Critiques

Andromède

Andromède

  • Indépendant
  • 2021
  • 26 minutes
7,5

Andromède s’est formé en 2019, après que Marie-Neiges Harvey et Roxane Reddy, les femmes derrière le projet, aient travaillé ensemble pendant plusieurs années sur les projets des autres. Habitées par l’idée de créer quelque chose qui leur ressemble, elles mettent sur pied Andromède. Lorsque la pandémie frappe, les deux musiciennes en profitent pour plancher sur le projet musical.

Andromède, leur album homonyme, a vu le jour le 10 septembre dernier. Il propose une sorte de folk-pop-jazz tout en douceur. Les voix, et plus particulièrement toutes les possibilités harmoniques des deux chanteuses, sont mises de l’avant constamment. 

Écouter Andromède (l’album), c’est comme embarquer dans une chaloupe qui navigue sur un long fleuve tranquille. C’est doux, ça nous berce, ça fait du bien à l’âme. Ça donne envie de s’enrouler dans une grosse couverture chaude pendant que la pluie bat contre les fenêtres. 

L’album s’ouvre tranquillement sur une Introduction d’une minute 13, comme une porte ouverte sur une chaumière accueillante dans un film. Les voix des musiciennes nous attirent, comme celles de sirènes, à entrer dans leur univers, à s’y installer confortablement.

Puis, Menteuse, avec sa ligne de basse omniprésente et les douces voix Marie-Neiges Harvey et Roxane Reddy, nous montre ce qui nous attend. Il s’agit de l’une des pièces qui bougent le plus de l’album, avec Cerises. La pièce suivante, Les fées, annoncée comme étant un genre de chanson hommage à la pièce de théâtre Les Fées ont soif, parues en 1978, ne rate pas son coup. Elle modernise un peu les personnages et écarte, à moins d’une erreur de ma part, la figure de la vierge. Le morceau se déploie comme un monologue des personnages de Marie, la femme au foyer, à Madeleine, la prostituée. Désormais, l’archétype de la prostituée est devenu celui d’une femme sexuellement active qui ne peut ni garder un partenaire à ses côtés ni développer de relations amoureuses profondes.

Tes conquêtes se fanent en quelques mois
Elles te brisent le coeur déjà brisé
Usent de ton corps, sans vouloir plus de toi
Mais tu as tant d’amour à donner

Les Féés

Cette pièce met également la table pour les revendications féministes qui parsèment ici et là les textes d’Andromède. La belle pièce Je n’sais plus pose une critique assez forte sur le monde moderne et la condition des femmes.

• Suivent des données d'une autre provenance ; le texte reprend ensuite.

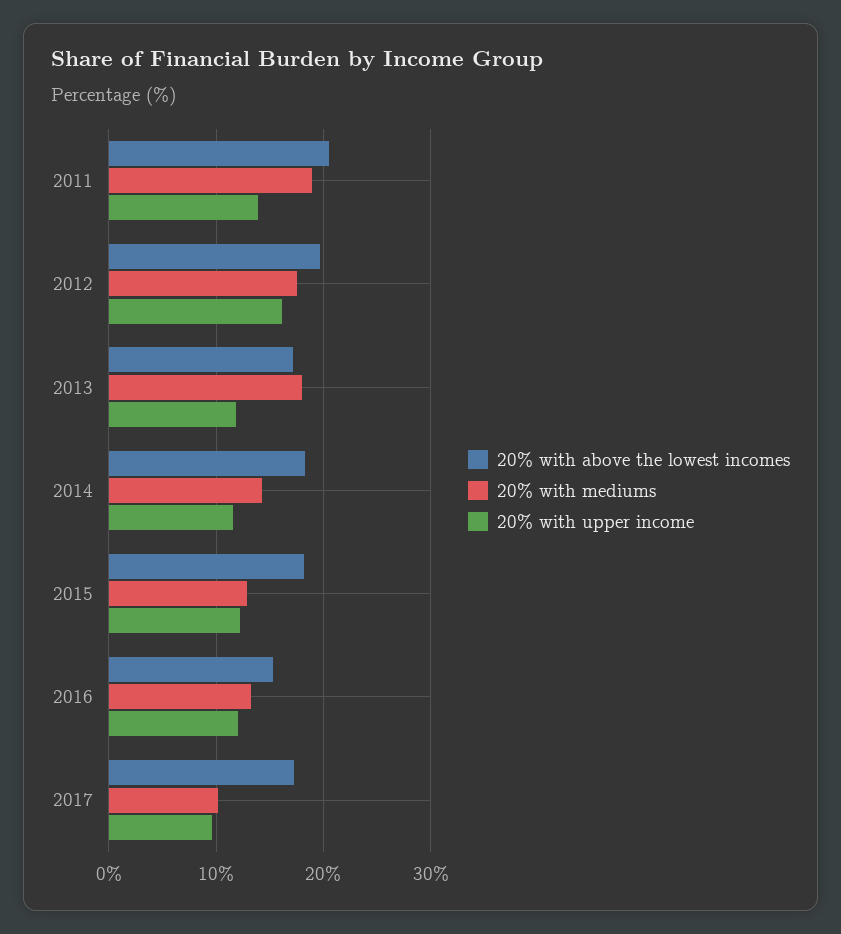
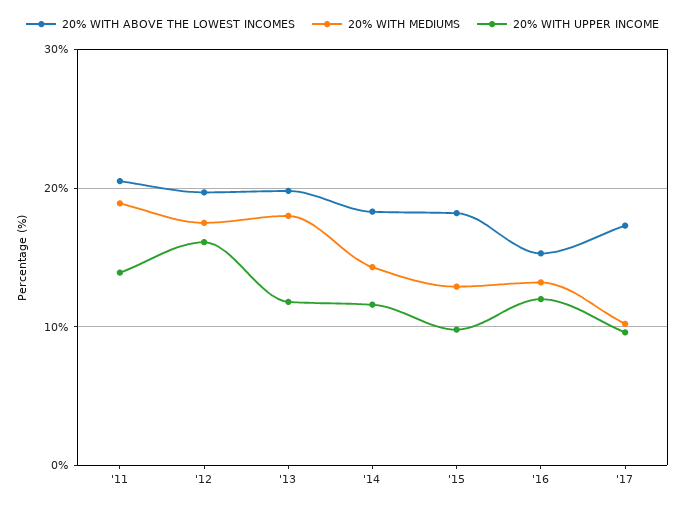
20% with above the lowest incomes, 2013: 17 -> 20
20% with upper income, 2015: 12 -> 10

Même si la situation semble avoir évolué depuis le temps, elle n’en est pas plus parfaite ou idéale. « On m’a délié les mains pour mieux m’emprisonner », chantent-elles vers le milieu de la pièce. Cette phrase à elle seule résume très bien la pensée de la pièce et la situation actuelle. Une chanson toute en douceur, qui finit dans une répétition de plus en plus soutenue qui affirme : ça suffit, c’est nous qui choisissons notre destin! Très à propos quand on pense à ce qui se passe présentement au Texas…

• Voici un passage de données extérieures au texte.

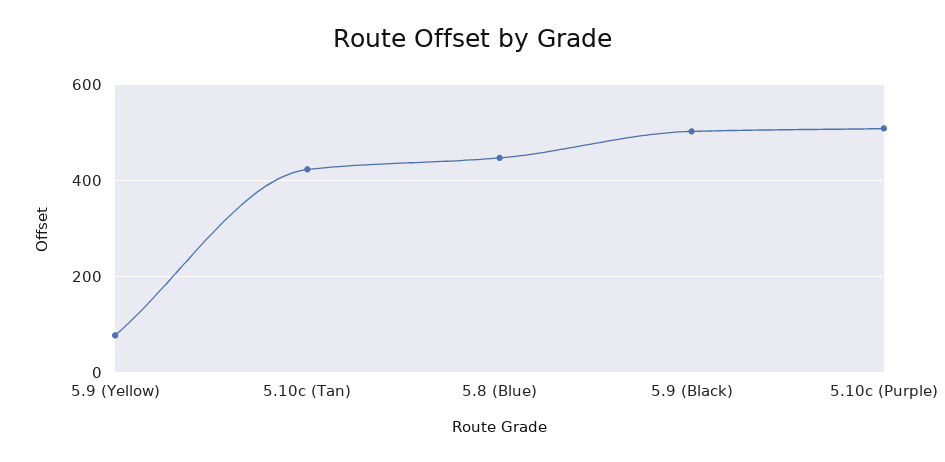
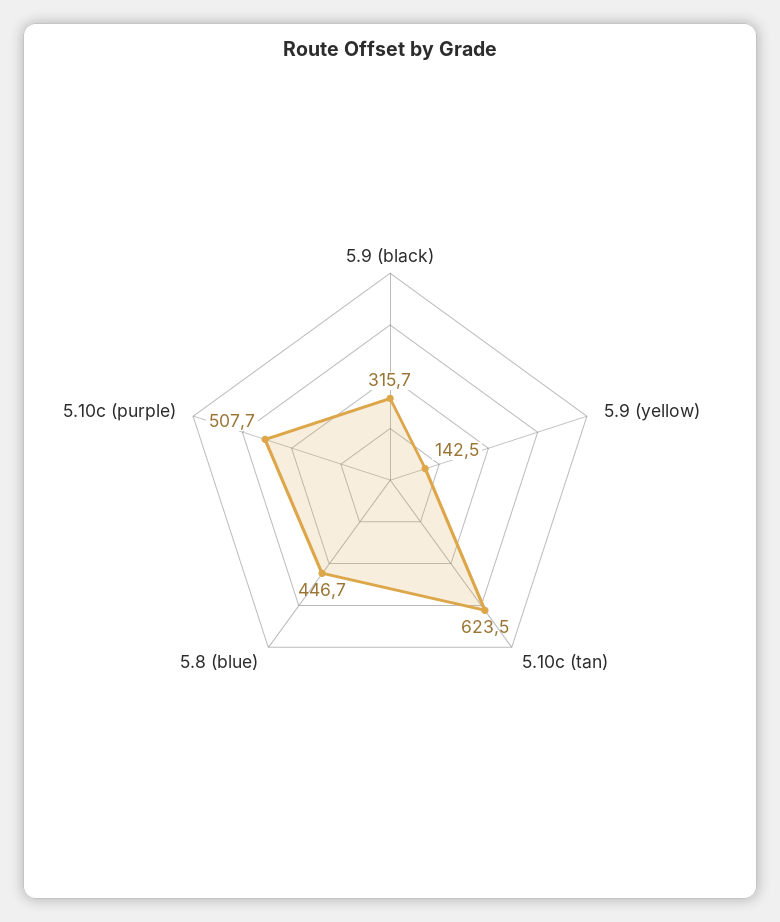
5.9 (Yellow): 80 -> 142.5
5.10c (Tan): 420 -> 623.5
5.9 (Black): 500 -> 315.7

Un autre thème important pour Andromède est sans conteste les relations toxiques. Enfumée (cigarettes) en est un excellent exemple. Marie-Neiges Harvey et Roxane Reddy proposent une douce métaphore entre l’addiction à la cigarette et à une personne. Les deux ne sont pas bons pour la narratrice de la chanson, mais elle ne peut s’en passer ni s’en défaire aussi facilement. La seconde dans cette veine est La mine, qui traite ouvertement d’une relation toxique dont on ne peut sortir facilement. La narratrice de cette pièce est consciente de sa situation, elle a la volonté de s’en sortir, mais ce n’est pas aussi facile qu’elle le voudrait.

« Je rêve de tout briser,
Retrouver enfin
Un semblant de naïveté
[…]
Pis on s’dit qu’on s’aime après toute s’être reproché
Pis on s’dit qu’on s’aime sans jamais se pardonner
On va s’endormir pour encore tout oublier

La Mine

L’album d’Andromède permet un beau voyage mélodique tout en douceur, avec des textes poétiques d’une belle intelligence. Idéal à écouter lors d’une marche en nature avec les temps froids qui s’en viennent!